Only the lines with the string "regulations" are needed; return each of them from the entries below.
BEGIN
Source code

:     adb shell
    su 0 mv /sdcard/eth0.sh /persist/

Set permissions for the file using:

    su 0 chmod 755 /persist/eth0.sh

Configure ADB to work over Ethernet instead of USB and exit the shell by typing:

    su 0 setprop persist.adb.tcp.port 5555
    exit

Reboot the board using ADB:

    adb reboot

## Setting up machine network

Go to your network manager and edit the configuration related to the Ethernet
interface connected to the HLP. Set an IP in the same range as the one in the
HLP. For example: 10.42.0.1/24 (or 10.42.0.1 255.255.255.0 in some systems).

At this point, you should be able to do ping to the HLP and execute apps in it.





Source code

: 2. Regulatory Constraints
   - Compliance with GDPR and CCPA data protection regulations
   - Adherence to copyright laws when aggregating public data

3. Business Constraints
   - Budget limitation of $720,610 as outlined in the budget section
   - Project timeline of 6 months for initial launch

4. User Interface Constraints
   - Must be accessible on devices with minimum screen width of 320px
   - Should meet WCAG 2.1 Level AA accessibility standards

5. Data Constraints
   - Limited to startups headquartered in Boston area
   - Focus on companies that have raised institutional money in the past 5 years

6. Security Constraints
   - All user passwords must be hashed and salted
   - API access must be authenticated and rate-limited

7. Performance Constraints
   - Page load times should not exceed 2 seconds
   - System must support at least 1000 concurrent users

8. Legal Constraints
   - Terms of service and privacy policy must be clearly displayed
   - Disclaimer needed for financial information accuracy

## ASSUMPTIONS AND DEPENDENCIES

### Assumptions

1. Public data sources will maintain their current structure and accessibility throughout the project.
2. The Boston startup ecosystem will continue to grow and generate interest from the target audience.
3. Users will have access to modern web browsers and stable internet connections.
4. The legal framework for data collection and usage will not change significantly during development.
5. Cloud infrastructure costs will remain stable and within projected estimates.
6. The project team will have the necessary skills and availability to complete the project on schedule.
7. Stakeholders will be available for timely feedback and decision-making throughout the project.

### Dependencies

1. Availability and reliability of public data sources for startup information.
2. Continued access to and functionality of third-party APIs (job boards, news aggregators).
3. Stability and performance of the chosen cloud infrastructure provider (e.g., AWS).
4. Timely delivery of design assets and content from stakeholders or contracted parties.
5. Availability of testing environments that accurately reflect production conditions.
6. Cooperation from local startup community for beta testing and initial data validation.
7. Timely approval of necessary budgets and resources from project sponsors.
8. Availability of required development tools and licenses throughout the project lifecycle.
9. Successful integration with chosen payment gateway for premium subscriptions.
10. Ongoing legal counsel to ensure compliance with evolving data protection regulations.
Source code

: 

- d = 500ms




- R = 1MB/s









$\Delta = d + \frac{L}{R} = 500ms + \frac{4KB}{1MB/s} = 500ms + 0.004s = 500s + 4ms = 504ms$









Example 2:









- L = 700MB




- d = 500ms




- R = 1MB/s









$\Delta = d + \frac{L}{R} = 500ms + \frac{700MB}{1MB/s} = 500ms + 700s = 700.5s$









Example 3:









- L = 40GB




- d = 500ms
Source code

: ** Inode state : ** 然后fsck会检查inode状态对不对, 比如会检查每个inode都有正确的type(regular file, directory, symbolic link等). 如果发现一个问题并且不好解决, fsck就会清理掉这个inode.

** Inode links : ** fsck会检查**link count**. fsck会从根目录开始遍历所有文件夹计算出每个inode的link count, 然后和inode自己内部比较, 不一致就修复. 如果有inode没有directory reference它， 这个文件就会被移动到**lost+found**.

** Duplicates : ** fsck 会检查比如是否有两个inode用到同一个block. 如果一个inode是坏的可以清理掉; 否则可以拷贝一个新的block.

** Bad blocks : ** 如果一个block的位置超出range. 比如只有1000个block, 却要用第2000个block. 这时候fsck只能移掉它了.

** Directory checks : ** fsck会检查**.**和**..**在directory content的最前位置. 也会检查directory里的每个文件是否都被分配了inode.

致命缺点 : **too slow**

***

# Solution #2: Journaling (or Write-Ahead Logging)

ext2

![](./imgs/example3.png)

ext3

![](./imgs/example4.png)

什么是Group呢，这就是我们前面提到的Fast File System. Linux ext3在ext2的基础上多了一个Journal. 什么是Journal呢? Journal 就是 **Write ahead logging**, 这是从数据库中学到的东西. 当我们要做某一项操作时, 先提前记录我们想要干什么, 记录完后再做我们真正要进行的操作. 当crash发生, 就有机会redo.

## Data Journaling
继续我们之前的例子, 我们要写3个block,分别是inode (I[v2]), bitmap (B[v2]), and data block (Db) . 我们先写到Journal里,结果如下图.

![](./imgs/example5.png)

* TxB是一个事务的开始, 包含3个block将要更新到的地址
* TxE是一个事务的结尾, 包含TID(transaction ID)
END
### [Written solution]
   - Compliance with GDPR and CCPA data protection regulations
10. Ongoing legal counsel to ensure compliance with evolving data protection regulations.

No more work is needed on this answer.